WHAT THE EXERCISE ASKS - State how many lines in the items below contain the word "autorais". Give only the number.

GIVEN RECORDS -
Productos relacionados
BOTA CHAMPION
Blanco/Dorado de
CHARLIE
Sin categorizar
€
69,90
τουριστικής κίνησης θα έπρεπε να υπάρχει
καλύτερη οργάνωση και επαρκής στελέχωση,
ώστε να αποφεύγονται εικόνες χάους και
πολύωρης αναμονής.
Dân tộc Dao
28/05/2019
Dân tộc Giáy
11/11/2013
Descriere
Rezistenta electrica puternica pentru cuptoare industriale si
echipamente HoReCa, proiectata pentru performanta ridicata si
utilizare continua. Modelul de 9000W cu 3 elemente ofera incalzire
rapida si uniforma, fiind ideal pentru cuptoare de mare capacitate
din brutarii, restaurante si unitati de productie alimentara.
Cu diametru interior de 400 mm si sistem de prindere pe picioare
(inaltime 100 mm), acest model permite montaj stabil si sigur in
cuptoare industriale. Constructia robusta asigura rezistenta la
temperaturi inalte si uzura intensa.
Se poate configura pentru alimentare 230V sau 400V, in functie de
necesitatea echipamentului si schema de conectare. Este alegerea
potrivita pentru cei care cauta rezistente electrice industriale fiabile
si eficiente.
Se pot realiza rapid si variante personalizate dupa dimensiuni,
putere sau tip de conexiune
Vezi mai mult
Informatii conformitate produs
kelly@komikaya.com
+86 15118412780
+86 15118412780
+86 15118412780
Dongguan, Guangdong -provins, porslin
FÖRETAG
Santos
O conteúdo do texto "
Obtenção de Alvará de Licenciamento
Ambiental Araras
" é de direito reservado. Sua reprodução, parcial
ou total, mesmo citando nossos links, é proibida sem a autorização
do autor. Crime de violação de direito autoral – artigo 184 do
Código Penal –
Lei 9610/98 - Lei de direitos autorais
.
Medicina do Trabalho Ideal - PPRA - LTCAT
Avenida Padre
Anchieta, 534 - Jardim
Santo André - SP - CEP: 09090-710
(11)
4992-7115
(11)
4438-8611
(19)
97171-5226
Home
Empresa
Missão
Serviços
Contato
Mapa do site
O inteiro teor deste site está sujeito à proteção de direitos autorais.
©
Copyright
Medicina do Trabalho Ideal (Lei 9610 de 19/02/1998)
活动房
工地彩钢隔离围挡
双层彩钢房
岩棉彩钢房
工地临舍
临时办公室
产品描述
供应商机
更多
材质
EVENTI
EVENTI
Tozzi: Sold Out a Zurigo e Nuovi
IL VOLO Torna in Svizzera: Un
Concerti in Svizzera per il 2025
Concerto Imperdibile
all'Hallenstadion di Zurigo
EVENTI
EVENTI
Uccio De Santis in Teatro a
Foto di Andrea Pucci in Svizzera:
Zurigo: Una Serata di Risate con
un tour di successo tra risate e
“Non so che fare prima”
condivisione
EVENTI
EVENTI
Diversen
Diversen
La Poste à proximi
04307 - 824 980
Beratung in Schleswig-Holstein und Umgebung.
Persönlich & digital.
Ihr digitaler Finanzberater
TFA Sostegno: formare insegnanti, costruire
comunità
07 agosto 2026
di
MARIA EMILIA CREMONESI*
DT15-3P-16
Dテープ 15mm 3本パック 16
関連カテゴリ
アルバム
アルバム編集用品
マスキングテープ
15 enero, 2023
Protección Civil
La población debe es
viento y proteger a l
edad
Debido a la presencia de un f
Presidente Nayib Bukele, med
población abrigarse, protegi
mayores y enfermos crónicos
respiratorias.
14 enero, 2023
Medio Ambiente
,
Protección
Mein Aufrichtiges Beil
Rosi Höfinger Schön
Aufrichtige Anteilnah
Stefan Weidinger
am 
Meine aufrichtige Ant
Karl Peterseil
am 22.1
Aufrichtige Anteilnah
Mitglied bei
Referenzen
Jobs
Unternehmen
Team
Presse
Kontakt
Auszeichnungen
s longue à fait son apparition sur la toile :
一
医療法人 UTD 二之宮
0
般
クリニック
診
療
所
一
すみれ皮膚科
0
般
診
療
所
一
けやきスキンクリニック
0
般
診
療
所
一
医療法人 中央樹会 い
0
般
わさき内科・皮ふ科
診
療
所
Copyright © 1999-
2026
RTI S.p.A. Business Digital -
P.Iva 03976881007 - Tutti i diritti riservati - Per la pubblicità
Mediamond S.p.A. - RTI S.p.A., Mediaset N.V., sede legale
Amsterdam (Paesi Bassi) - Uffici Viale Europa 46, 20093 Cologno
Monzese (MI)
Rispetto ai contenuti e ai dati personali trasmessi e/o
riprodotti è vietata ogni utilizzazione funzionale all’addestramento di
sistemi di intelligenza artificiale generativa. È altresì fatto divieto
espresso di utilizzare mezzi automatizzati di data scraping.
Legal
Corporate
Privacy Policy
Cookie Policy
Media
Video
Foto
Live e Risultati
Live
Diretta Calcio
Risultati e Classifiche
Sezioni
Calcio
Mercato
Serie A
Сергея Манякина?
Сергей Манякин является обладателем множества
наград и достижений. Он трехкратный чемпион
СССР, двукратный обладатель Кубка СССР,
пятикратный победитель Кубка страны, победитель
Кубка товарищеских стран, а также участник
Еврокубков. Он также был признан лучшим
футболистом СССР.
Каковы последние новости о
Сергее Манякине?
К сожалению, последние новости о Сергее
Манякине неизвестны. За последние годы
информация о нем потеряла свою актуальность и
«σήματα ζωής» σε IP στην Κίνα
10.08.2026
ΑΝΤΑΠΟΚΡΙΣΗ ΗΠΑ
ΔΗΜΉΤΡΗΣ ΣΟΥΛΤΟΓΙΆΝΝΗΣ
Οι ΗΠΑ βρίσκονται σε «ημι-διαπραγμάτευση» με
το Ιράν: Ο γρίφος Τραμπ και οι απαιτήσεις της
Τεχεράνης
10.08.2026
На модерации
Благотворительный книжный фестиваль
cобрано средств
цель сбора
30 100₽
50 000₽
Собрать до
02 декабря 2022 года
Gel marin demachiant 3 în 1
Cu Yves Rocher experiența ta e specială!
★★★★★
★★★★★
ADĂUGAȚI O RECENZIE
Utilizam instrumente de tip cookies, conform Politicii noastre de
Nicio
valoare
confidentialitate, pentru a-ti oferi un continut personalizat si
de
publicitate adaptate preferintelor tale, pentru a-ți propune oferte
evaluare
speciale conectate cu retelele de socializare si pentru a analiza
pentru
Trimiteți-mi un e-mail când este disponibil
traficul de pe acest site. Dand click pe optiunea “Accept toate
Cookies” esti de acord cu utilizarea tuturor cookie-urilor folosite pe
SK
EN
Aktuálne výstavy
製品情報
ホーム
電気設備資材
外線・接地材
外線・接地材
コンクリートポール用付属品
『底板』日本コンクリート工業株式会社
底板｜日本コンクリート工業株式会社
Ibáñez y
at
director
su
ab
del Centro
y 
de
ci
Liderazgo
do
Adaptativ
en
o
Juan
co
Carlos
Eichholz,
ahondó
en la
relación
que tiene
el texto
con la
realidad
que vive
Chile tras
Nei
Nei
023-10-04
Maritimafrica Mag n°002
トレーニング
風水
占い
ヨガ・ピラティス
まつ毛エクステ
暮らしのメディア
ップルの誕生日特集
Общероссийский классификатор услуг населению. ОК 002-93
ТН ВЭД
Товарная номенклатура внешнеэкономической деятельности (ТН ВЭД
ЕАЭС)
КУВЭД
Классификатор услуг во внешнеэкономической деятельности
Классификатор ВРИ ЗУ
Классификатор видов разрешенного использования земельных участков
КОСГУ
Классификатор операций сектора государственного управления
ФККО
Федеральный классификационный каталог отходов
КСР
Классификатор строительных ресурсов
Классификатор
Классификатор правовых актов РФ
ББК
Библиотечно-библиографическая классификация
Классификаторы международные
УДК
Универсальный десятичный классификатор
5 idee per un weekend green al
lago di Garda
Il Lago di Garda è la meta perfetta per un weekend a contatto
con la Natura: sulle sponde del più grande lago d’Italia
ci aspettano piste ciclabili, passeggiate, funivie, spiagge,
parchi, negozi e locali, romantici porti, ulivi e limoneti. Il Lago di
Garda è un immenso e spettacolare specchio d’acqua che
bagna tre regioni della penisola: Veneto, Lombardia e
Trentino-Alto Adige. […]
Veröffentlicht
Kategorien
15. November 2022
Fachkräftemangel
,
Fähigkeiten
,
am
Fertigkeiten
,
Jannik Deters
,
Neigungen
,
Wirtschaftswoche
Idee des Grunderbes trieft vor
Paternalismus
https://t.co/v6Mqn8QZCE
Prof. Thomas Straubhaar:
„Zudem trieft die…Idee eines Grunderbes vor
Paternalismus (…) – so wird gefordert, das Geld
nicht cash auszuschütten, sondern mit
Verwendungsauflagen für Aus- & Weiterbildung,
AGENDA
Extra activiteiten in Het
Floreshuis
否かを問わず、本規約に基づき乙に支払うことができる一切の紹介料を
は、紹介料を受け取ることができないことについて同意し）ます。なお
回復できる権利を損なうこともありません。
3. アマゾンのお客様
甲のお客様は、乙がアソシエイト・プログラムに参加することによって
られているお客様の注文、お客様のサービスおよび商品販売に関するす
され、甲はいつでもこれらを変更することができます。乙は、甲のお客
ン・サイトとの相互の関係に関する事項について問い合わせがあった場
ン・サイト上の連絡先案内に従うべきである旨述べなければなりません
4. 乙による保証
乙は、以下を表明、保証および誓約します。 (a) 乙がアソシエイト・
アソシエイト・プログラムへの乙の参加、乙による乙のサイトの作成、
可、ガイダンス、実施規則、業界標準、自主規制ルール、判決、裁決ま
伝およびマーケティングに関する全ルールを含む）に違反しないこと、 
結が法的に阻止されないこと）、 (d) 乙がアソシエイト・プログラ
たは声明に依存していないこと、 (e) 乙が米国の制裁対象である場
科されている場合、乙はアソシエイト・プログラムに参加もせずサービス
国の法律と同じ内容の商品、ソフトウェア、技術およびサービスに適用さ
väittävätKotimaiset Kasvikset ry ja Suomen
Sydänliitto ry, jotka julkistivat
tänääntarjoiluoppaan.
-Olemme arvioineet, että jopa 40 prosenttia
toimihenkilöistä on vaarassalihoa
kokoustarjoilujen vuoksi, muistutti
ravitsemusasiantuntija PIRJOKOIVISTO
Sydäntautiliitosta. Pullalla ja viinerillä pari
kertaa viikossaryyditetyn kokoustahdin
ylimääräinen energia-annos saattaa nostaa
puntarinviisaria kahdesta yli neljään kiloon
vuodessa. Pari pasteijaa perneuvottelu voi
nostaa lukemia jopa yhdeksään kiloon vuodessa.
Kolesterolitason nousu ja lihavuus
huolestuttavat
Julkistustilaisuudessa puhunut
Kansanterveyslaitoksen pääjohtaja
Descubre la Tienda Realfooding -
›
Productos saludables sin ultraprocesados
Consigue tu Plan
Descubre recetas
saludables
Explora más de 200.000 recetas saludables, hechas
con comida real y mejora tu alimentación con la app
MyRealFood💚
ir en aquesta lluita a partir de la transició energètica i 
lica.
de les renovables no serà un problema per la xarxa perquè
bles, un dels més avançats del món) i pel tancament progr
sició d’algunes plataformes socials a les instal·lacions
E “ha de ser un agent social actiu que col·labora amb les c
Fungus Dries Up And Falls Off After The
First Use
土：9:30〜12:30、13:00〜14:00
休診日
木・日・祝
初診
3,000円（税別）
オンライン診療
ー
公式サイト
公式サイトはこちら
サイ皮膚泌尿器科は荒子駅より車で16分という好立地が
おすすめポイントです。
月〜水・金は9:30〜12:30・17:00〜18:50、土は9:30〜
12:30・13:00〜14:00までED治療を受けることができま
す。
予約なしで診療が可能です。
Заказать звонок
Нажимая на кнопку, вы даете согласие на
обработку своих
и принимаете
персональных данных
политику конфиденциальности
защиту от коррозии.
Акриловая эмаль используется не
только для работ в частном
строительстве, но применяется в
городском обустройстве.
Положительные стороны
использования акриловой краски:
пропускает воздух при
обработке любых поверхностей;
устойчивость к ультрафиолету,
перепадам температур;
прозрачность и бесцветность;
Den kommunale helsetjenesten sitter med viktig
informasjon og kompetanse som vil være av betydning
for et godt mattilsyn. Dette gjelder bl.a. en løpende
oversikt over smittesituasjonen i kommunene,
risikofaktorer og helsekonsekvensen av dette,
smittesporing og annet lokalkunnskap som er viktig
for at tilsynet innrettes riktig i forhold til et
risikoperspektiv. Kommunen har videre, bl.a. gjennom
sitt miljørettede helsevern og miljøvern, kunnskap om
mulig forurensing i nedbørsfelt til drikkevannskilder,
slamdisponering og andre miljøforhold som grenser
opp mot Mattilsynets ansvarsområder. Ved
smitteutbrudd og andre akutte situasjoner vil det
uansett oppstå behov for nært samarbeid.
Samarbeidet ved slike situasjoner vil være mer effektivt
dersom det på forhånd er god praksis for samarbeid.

ANSWER SPACE - 2